╭──

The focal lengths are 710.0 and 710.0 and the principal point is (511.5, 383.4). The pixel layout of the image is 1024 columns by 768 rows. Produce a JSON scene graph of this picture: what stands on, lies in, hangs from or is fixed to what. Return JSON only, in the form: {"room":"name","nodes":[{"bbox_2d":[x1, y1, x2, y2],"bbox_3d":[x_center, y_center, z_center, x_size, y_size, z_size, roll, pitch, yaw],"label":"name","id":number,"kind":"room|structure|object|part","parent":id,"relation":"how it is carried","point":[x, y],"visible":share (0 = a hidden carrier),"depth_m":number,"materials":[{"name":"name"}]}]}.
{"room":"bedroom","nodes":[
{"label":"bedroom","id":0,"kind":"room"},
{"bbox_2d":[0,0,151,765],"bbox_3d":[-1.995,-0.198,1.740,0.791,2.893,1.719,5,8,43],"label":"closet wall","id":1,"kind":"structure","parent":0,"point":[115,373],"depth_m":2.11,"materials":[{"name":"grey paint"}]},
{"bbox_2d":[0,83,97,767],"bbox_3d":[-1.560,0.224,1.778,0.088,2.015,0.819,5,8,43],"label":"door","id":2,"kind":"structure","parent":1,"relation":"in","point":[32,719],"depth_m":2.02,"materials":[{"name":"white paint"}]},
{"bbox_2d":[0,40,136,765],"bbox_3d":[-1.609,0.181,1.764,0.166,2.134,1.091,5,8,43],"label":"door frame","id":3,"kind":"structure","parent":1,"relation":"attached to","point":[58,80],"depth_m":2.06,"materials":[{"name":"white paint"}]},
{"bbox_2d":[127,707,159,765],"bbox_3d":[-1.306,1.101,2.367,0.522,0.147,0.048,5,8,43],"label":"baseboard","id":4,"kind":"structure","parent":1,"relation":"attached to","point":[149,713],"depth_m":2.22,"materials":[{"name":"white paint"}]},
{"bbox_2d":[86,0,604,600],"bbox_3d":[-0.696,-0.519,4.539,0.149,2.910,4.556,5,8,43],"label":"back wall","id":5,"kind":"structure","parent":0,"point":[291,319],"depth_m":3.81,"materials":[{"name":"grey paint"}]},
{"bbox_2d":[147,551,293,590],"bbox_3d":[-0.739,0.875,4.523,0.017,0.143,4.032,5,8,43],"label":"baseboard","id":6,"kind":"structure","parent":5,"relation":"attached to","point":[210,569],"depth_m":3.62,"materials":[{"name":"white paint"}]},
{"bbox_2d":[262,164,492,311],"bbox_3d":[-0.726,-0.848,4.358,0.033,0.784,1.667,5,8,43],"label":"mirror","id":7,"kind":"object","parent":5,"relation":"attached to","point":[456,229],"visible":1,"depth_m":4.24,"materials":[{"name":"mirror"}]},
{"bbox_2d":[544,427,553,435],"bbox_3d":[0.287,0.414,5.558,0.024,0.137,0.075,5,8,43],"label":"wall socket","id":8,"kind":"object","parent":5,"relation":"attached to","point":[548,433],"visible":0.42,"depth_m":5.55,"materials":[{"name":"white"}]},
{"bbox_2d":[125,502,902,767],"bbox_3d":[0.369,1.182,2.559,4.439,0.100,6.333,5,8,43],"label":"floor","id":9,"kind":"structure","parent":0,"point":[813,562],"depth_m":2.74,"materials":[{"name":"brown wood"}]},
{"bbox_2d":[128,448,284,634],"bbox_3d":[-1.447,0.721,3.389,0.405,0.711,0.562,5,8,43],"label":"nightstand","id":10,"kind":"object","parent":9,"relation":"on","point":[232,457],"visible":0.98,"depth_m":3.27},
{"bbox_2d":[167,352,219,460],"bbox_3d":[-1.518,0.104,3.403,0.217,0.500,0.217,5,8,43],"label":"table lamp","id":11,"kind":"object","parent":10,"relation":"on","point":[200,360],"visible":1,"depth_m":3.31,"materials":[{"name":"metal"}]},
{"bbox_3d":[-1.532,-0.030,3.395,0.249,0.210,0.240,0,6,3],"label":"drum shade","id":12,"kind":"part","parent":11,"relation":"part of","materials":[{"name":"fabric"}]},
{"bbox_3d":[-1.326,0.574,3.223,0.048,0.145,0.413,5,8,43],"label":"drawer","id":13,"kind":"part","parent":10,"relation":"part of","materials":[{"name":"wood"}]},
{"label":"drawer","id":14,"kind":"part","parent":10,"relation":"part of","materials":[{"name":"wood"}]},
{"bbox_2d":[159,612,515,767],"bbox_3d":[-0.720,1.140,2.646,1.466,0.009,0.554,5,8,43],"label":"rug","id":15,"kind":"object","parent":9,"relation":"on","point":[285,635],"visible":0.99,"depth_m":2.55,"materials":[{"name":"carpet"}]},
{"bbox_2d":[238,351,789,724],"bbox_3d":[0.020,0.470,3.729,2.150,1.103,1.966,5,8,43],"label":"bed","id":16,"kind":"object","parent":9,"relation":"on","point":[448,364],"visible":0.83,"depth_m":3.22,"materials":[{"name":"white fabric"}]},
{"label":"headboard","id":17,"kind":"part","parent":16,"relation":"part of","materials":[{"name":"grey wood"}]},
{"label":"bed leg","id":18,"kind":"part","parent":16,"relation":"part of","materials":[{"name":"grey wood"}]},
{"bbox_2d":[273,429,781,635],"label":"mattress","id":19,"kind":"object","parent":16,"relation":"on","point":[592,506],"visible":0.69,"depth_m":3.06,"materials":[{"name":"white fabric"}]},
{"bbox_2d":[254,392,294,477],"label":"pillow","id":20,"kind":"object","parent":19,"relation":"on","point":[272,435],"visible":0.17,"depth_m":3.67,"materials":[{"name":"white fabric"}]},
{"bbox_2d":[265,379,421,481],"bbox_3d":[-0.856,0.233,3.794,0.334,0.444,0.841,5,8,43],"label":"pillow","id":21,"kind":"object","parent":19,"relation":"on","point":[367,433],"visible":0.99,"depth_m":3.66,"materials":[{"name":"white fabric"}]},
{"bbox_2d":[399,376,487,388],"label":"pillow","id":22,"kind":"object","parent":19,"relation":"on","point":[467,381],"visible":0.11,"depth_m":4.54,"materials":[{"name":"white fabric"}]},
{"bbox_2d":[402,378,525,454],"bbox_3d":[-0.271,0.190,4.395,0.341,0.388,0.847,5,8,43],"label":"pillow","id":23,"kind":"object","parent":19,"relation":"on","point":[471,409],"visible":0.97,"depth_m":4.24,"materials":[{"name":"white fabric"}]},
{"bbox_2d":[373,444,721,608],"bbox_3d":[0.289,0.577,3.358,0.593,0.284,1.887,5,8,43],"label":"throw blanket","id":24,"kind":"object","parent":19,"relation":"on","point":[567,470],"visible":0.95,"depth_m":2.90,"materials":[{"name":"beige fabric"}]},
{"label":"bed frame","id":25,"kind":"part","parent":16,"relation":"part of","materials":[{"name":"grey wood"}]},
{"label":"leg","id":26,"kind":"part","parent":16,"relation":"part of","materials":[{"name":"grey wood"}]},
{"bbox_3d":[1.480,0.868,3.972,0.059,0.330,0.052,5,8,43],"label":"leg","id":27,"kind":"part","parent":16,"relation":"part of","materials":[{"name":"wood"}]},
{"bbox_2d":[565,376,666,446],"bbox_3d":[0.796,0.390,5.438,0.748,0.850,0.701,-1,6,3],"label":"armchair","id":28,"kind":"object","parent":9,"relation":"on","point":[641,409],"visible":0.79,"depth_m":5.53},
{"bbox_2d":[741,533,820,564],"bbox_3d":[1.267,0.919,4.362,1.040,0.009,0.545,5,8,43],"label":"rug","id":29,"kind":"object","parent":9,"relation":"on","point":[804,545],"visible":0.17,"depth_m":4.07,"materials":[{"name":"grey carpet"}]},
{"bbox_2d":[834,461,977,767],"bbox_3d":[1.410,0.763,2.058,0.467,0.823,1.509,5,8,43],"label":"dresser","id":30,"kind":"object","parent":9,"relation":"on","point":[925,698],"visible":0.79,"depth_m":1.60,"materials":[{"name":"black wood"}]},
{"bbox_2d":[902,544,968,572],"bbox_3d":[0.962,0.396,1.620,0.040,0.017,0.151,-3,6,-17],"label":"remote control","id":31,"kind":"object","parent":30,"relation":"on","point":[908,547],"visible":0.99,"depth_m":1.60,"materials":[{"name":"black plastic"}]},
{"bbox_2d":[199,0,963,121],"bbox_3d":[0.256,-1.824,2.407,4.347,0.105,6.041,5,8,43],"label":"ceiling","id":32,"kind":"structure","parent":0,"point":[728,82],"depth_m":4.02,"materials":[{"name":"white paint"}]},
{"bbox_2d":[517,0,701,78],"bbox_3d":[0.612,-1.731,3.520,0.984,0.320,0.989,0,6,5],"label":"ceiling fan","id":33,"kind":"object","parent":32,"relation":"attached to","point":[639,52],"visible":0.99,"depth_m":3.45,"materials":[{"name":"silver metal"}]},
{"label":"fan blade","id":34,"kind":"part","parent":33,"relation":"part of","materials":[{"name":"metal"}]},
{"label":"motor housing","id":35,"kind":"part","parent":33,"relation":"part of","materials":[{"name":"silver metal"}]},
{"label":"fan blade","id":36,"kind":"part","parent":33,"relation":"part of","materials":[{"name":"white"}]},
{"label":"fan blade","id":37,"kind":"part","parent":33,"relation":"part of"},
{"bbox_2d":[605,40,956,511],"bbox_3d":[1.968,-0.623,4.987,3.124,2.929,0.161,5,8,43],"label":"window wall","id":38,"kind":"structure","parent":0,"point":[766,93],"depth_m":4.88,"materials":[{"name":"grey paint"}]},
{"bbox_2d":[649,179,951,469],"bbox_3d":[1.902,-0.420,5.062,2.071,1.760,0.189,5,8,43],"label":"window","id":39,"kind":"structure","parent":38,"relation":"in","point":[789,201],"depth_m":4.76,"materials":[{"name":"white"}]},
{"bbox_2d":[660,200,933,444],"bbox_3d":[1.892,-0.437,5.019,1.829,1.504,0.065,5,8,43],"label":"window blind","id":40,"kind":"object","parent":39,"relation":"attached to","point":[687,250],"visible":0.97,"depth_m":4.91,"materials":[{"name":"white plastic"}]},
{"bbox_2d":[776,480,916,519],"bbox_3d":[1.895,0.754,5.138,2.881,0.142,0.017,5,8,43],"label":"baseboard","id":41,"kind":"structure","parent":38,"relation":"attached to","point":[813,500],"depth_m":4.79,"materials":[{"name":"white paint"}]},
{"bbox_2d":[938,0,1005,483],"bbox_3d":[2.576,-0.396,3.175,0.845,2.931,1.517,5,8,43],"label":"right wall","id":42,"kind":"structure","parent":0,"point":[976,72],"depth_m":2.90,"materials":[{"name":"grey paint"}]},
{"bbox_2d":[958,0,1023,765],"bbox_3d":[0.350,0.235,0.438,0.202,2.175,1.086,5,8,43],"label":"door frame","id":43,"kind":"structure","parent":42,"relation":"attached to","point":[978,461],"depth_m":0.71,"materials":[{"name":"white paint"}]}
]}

╰──

Exercise brief = From the lines above, copy those that contain the word "ceiling".

Written reply =
{"bbox_2d":[199,0,963,121],"bbox_3d":[0.256,-1.824,2.407,4.347,0.105,6.041,5,8,43],"label":"ceiling","id":32,"kind":"structure","parent":0,"point":[728,82],"depth_m":4.02,"materials":[{"name":"white paint"}]},
{"bbox_2d":[517,0,701,78],"bbox_3d":[0.612,-1.731,3.520,0.984,0.320,0.989,0,6,5],"label":"ceiling fan","id":33,"kind":"object","parent":32,"relation":"attached to","point":[639,52],"visible":0.99,"depth_m":3.45,"materials":[{"name":"silver metal"}]},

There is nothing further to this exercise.